=== What to work on ===
I'd like the entries repeated exactly, pictures omitted.
^^^^
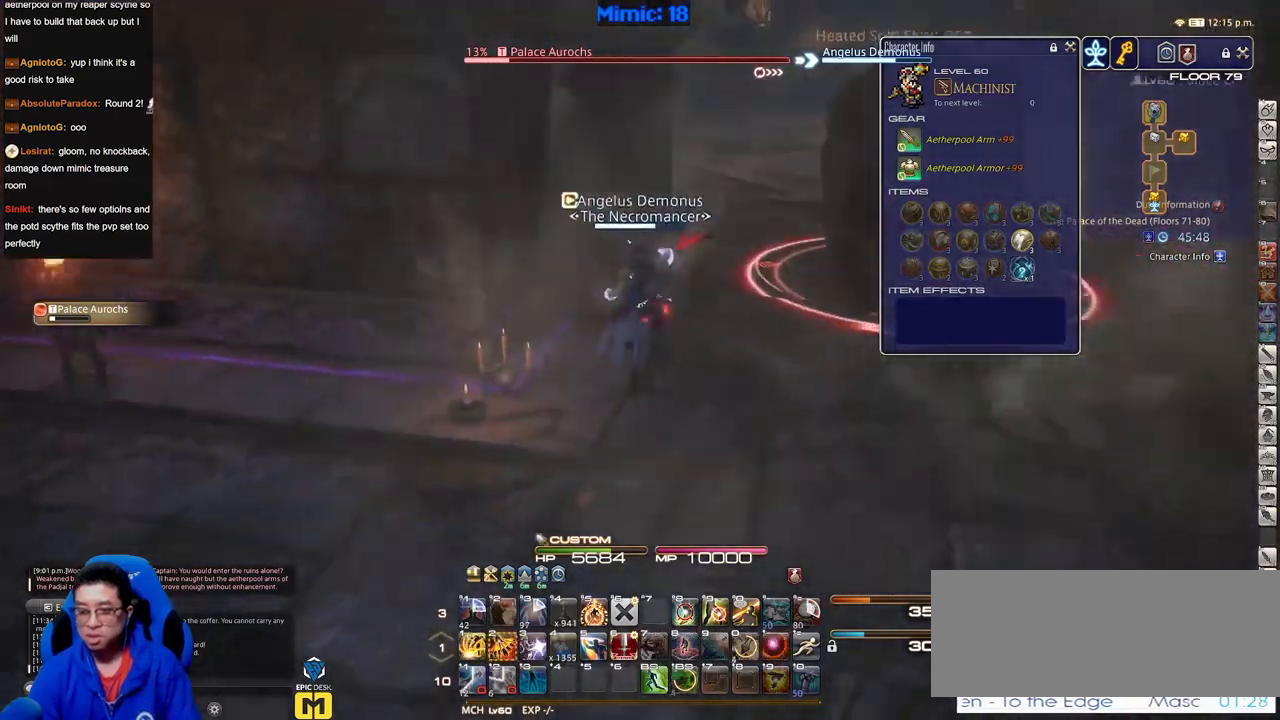
{"keys": ["d", "w"], "events": []}
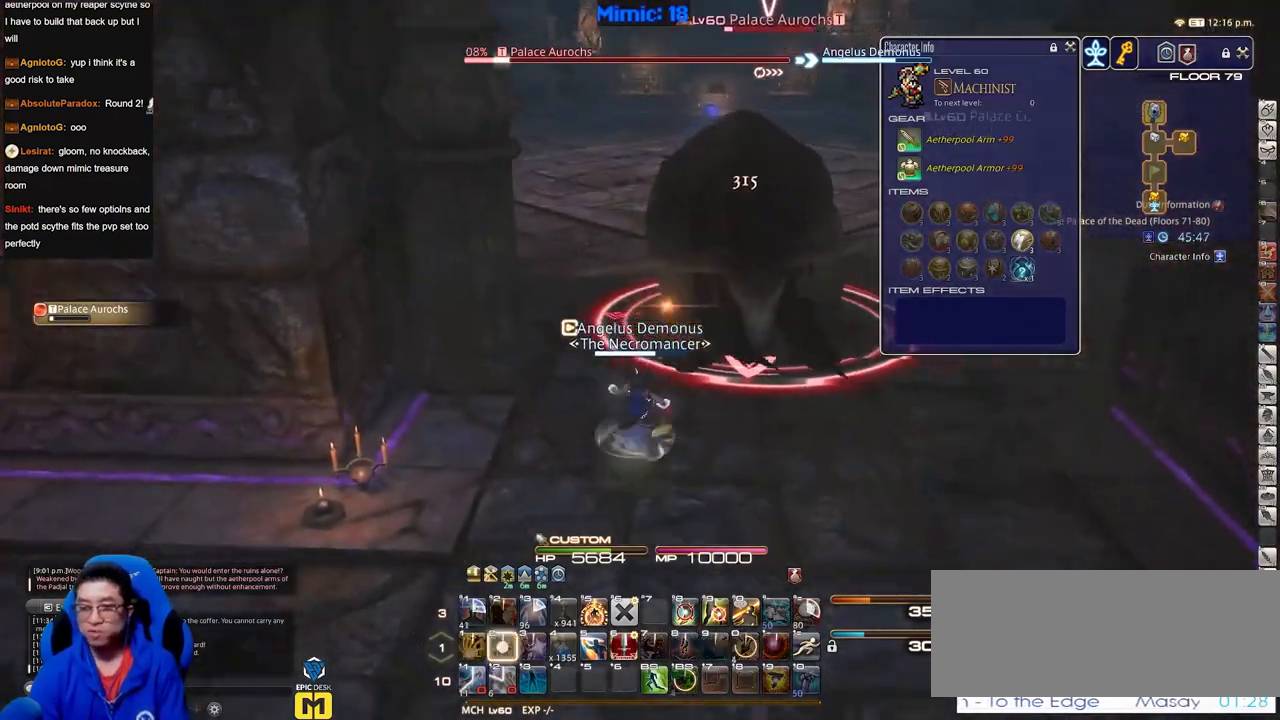
{"keys": ["d"], "events": [[33, "p", "down"], [133, "p", "up"], [450, "w", "up"]]}
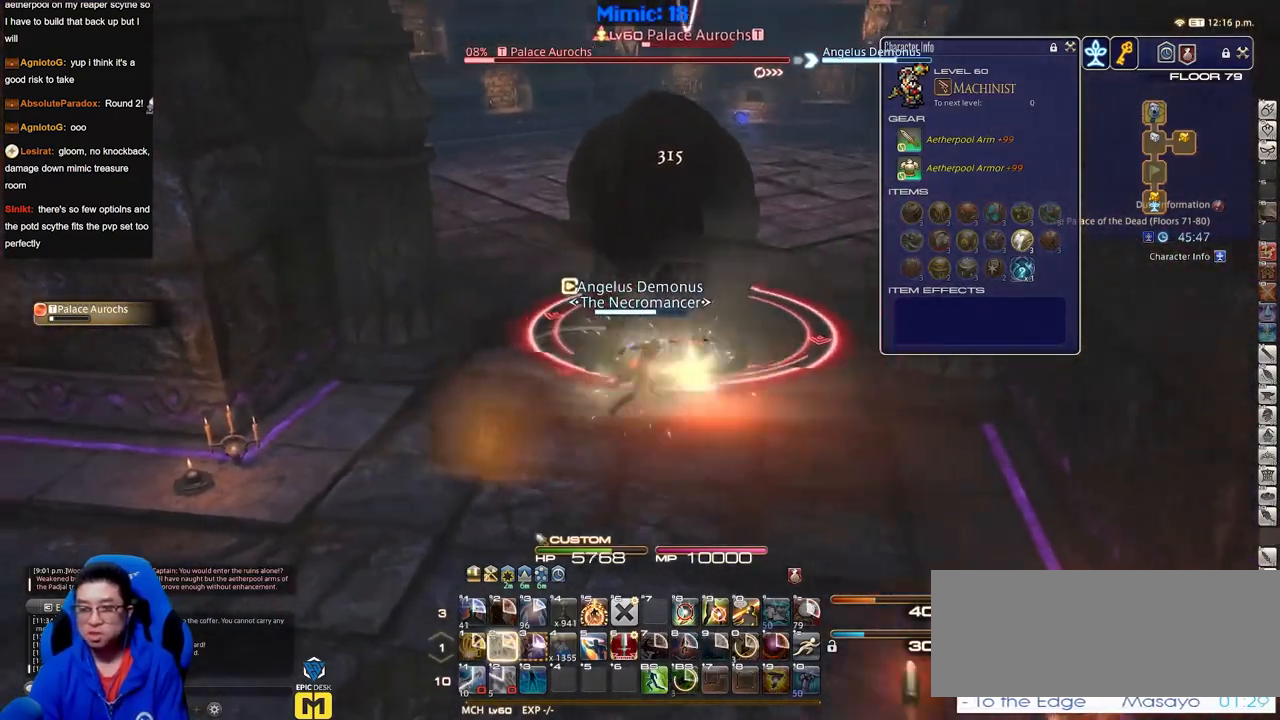
{"keys": ["a", "w"], "events": [[100, "d", "up"], [233, "rbracket", "down"], [283, "rbracket", "up"], [333, "a", "down"], [417, "w", "down"]]}
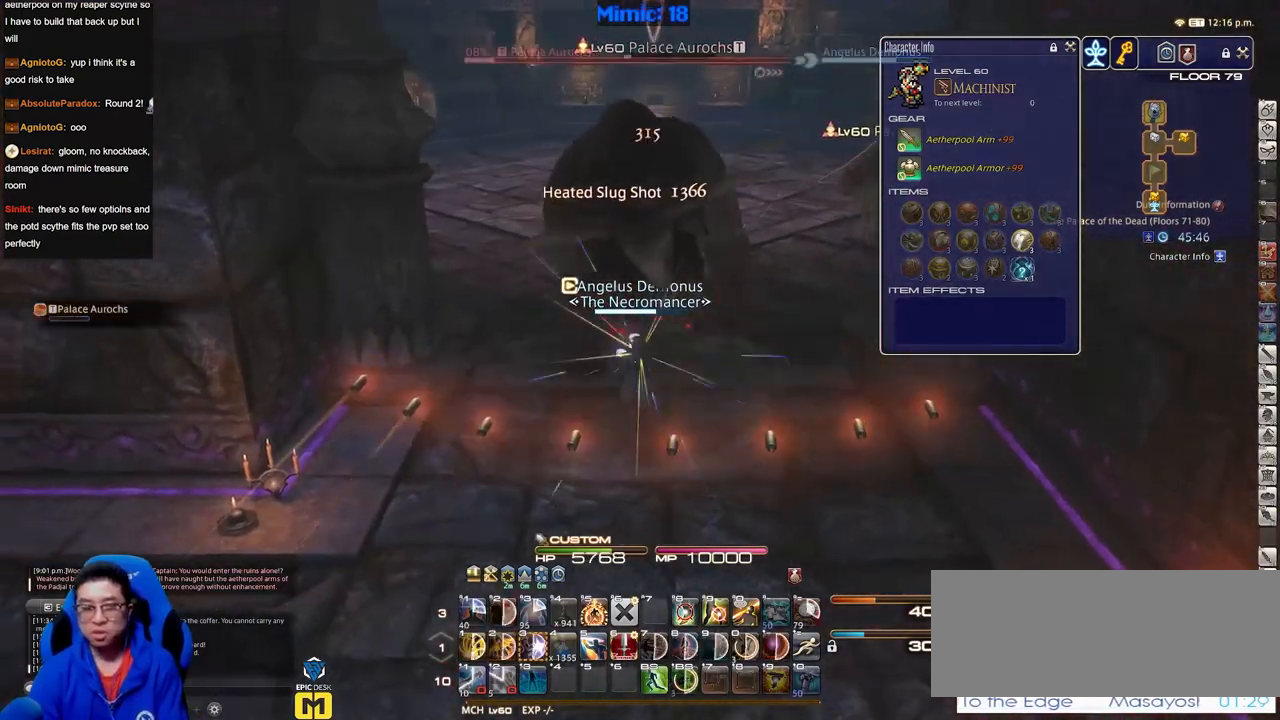
{"keys": ["p", "w"], "events": [[434, "a", "up"], [484, "p", "down"]]}
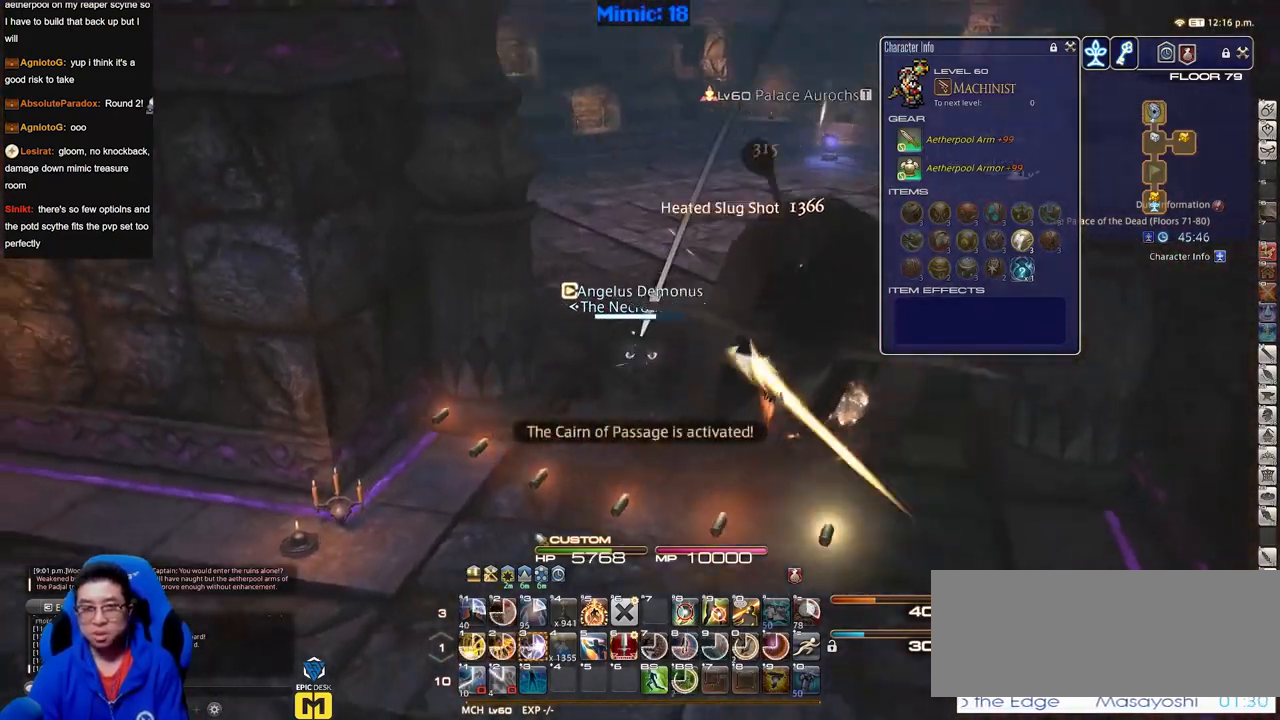
{"keys": ["p", "w"], "events": [[166, "p", "up"], [450, "p", "down"]]}
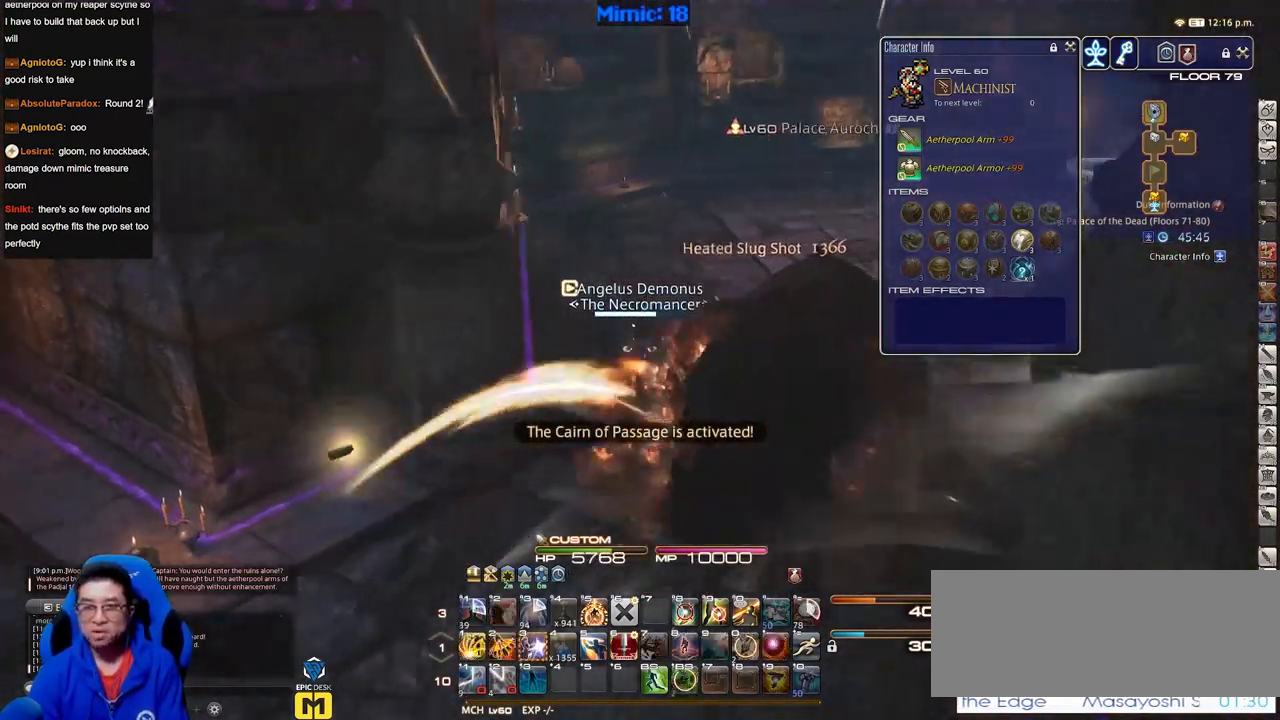
{"keys": ["w"], "events": [[133, "p", "up"]]}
^^^^
=== Response area ===
{"keys": ["d", "w"], "events": []}
{"keys": ["d"], "events": [[33, "p", "down"], [133, "p", "up"], [450, "w", "up"]]}
{"keys": ["a", "w"], "events": [[100, "d", "up"], [233, "rbracket", "down"], [283, "rbracket", "up"], [333, "a", "down"], [417, "w", "down"]]}
{"keys": ["p", "w"], "events": [[434, "a", "up"], [484, "p", "down"]]}
{"keys": ["p", "w"], "events": [[166, "p", "up"], [450, "p", "down"]]}
{"keys": ["w"], "events": [[133, "p", "up"]]}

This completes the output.